Test of jacobian of Cal3Fisheye for on-axis point

python/gtsam/tests/test_Cal3Fisheye.py

@@ -105,6 +105,28 @@ class TestCal3Fisheye(GtsamTestCase):
         score = graph.error(state)
         self.assertAlmostEqual(score, 0)
 
+    def test_jacobian(self):
+        """Evaluate jacobian at optical axis"""
+        obj_point_on_axis = np.array([0, 0, 1])
+        img_point = np.array([0.0, 0.0])
+        pose = gtsam.Pose3()
+        camera = gtsam.Cal3Fisheye()
+        state = gtsam.Values()
+        camera_key, pose_key, landmark_key = K(0), P(0), L(0)
+        state.insert_point3(landmark_key, obj_point_on_axis)
+        state.insert_pose3(pose_key, pose)
+        state.insert_cal3fisheye(camera_key, camera)
+        g = gtsam.NonlinearFactorGraph()

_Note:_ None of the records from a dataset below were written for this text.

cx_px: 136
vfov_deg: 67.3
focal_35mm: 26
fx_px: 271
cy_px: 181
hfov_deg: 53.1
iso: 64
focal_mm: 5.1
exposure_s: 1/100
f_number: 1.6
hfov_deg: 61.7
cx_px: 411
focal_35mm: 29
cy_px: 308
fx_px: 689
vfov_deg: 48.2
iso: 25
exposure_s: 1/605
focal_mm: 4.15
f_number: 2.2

+        noise_model = gtsam.noiseModel.Unit.Create(2)
+        factor = gtsam.GeneralSFMFactor2Cal3Fisheye(img_point, noise_model, pose_key, landmark_key, camera_key)
+        g.add(factor)
+        f = g.error(state)
+        gaussian_factor_graph = g.linearize(state)

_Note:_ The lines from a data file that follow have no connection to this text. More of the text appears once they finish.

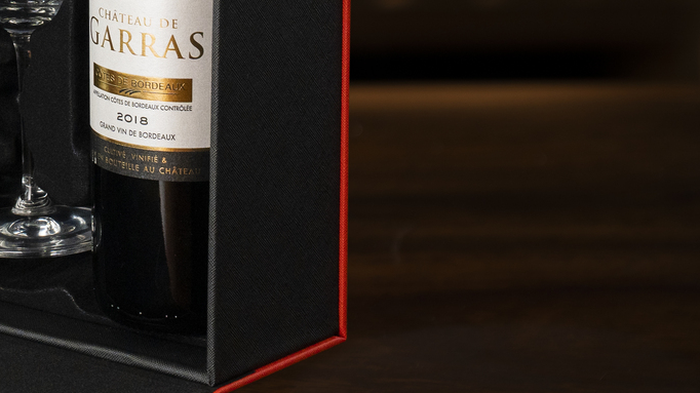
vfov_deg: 8.6
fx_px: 2598
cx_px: -188
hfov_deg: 14.7
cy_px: -82
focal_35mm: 140
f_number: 7.1
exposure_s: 1/50
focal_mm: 52
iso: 1000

+        H, z = gaussian_factor_graph.jacobian()
+        self.assertAlmostEqual(f, 0)
+        self.gtsamAssertEquals(z, np.zeros(2))
+        self.gtsamAssertEquals(H @ H.T, 4*np.eye(2))
+
     @unittest.skip("triangulatePoint3 currently seems to require perspective projections.")
     def test_triangulation_skipped(self):
         """Estimate spatial point from image measurements"""